I find it impossible to share Flem’s confidence that women ought to be charmed by and grateful for Casanova. On his own avowal, he pressed sexual consummation on almost any girl over the age of 10 who took his fancy, unless there was a chance of respectable social advancement by way of her family. He never passed up an invitation to indulge in group sex or sex with a stranger or sex with someone else’s wife or sex with a man (if no women were available) or sex with his own children.

Advertisement

In England, we know from a recent set of diaries published with evident pride by a senior politician in the Conservative Party that there are those with the means and the inclination to indulge in such sexual virtuosity. I doubt that many women would hold Alan Clark up as a shining example of “a man who really loves women”--except in the way that he and Casanova also really loved tobacco and a meal of oysters and foie gras.

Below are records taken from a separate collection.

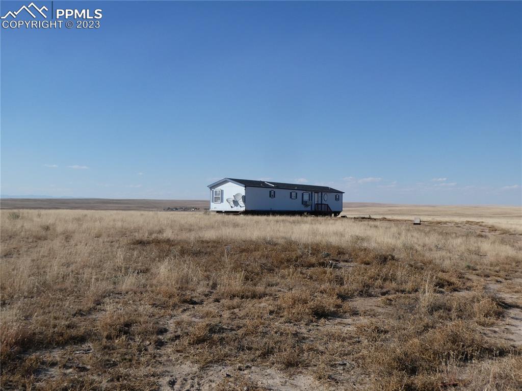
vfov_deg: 42.9
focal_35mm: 33
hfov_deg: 55.4
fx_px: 497
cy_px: 196
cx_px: 261
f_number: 4.5
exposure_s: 1/800
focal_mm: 5.8
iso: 80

One final word of caution: As you open each volume of your “History of My Life,” in the new paperback edition, the smooth veneer of the luscious reclining nude on the spine cracks, and by the time you are finished, the flawless figure has become permanently disfigured by a series of parallel vertical creases that I fear the designer never considered. Indeed, the only way to ensure that your six volumes, whose beautiful exterior promises untold riches within, will preserve their delightful and seductive exterior is to stand them on your bookshelf and leave them resolutely unread.